Também na escola, a chegada de um novo bebê causa nas crianças e nos adultos uma nova situação, uma reconfiguração do grupo. Assim, acolher uma criança na creche exige, dos diferentes profissionais, atenção, competência e sensibilidade nas relações com os bebês e suas famílias. Para isto, é preciso em primeiro lugar, respeitar e valorizar famílias em suas diferentes formas de estruturação e organização, e abrir diferentes canais para a participação cotidiana das famílias nas escolas de educação infantil.
A inserção das crianças na escola exige que os professores estabeleçam um contato pessoal com cada família. Para as crianças, especialmente os bebês, os primeiros dias de frequência à creche é uma fase de grande mudança e elas precisam de um ambiente que lhe ofereça segurança emocional, acolhimento, atenção. As crianças logo reconhecem a confiança que seus pais depositam na escola e nas professoras, assim, o trabalho de inserção das crianças na creche passa, necessariamente, pela relação de confiança entre pais e professores.
O professor e a escola têm o compromisso de criar estratégias adequadas ao momento de transição da casa para a instituição de Educação Infantil vivido pela criança, empenhando-se:
• Na construção de um ambiente estável de colaboração e um clima de confiança e tanto para os bebês como para as suas famílias;
• No desenvolvimento das capacidades pessoais do professor que inicia com o estabelecimento de uma relação com a criança através do olhar, do sorriso, da oferta de um objeto, e aos poucos constrói a confiança do bebê nesta nova pessoa e neste novo ambiente;
• Realizar reuniões para apresentar a proposta, as dependências da escola e as pessoas que nela trabalham;
• Entrevista com os responsáveis para conhecer bebê e suas famílias, seus hábitos e os valores;
• Combinar o processo de inserção da criança na creche: período de tempo, tempo diário de permanência, presença dos familiares, etc;
Após o momento inicial de acolhimento, as crianças e os adultos, constroem um ritmo de trabalho a partir de ações e experiências. Os desafios, as proposições, as problematizações vão se estruturando ao longo do processo. Elas iniciam com o conhecimento de todos os bebês, das situações que parecem mais significativas e, a partir de então, exigem compromisso do professor e imaginação pedagógica para continuar com um percurso.
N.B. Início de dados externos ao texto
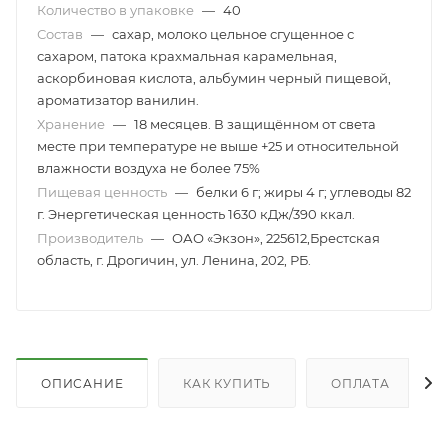
Количество в упаковке
—
40
Состав
—
сахар, молоко цельное сгущенное с
сахаром, патока крахмальная карамельная,
аскорбиновая кислота, альбумин черный пищевой,
ароматизатор ванилин.
Хранение
—
18 месяцев. В защищённом от света
месте при температуре не выше +25 и относительной
влажности воздуха не более 75%
Пищевая ценность
—
белки 6 г; жиры 4 г; углеводы 82
г. Энергетическая ценность 1630 кДж/390 ккал.
Производитель
—
ОАО «Экзон», 225612,Брестская
область, г. Дрогичин, ул. Ленина, 202, РБ.
ОПИСАНИЕ
КАК КУПИТЬ
ОПЛАТА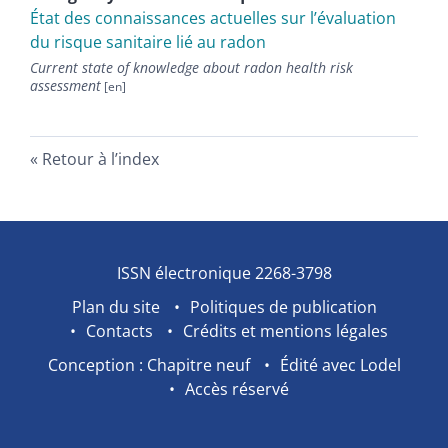
É
tat des connaissances actuelles sur l’évaluation
du risque sanitaire lié au radon
Current state of knowledge about radon health risk
assessment
Retour à l’index
ISSN électronique 2268-3798
Plan du site
Politiques de publication
Contacts
Crédits et mentions légales
Conception : Chapitre neuf
Édité avec Lodel
Accès réservé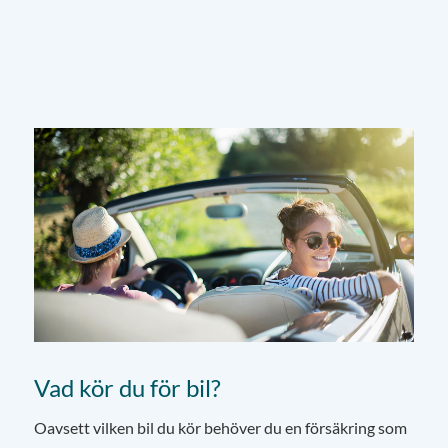
Vad kör du för bil?
Oavsett vilken bil du kör behöver du en försäkring som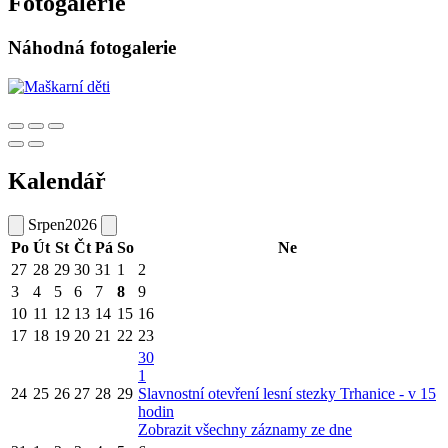
Fotogalerie
Náhodná fotogalerie
Kalendář
Srpen
2026
Po
Út
St
Čt
Pá
So
Ne
27
28
29
30
31
1
2
3
4
5
6
7
8
9
10
11
12
13
14
15
16
17
18
19
20
21
22
23
30
1
24
25
26
27
28
29
Slavnostní otevření lesní stezky Trhanice - v 15
hodin
Zobrazit všechny záznamy ze dne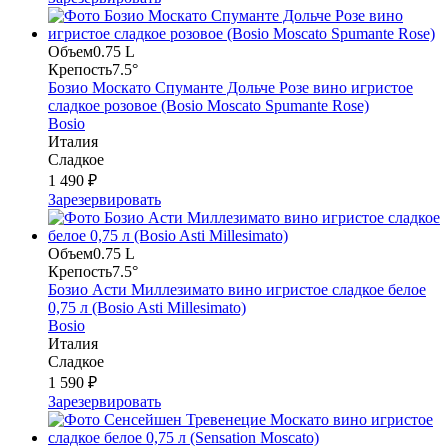
Объем
0.75 L
Крепость
7.5°
Бозио Москато Спуманте Дольче Розе вино игристое
сладкое розовое (Bosio Moscato Spumante Rose)
Bosio
Италия
Сладкое
1 490 ₽
Зарезервировать
Объем
0.75 L
Крепость
7.5°
Бозио Асти Миллезимато вино игристое сладкое белое
0,75 л (Bosio Asti Millesimato)
Bosio
Италия
Сладкое
1 590 ₽
Зарезервировать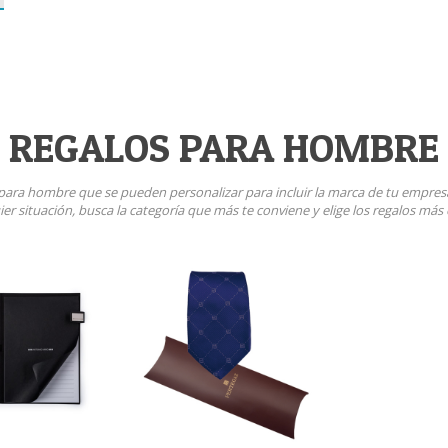
REGALOS PARA HOMBRE
 para hombre que se pueden personalizar para incluir la marca de tu empresa
r situación, busca la categoría que más te conviene y elige los regalos má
Porém, os percursos exigem mudanças nas trajetórias quando, ao procurar escutar aquilo que nos dizem os bebês através das suas múltiplas linguagens, avaliamos que outras ações são mais importantes que aquelas planejadas. Construir, a partir daquilo que as crianças evidenciam um percurso com coerência e com uma história que pode ser registrada através de fotos e, continuamente, contada às crianças para que elas se reconheçam como sujeitos históricos, que fazem parte de um coletivo, e que deixam marcas e constroem narrativas, é um importante papel da educação nos primeiros anos.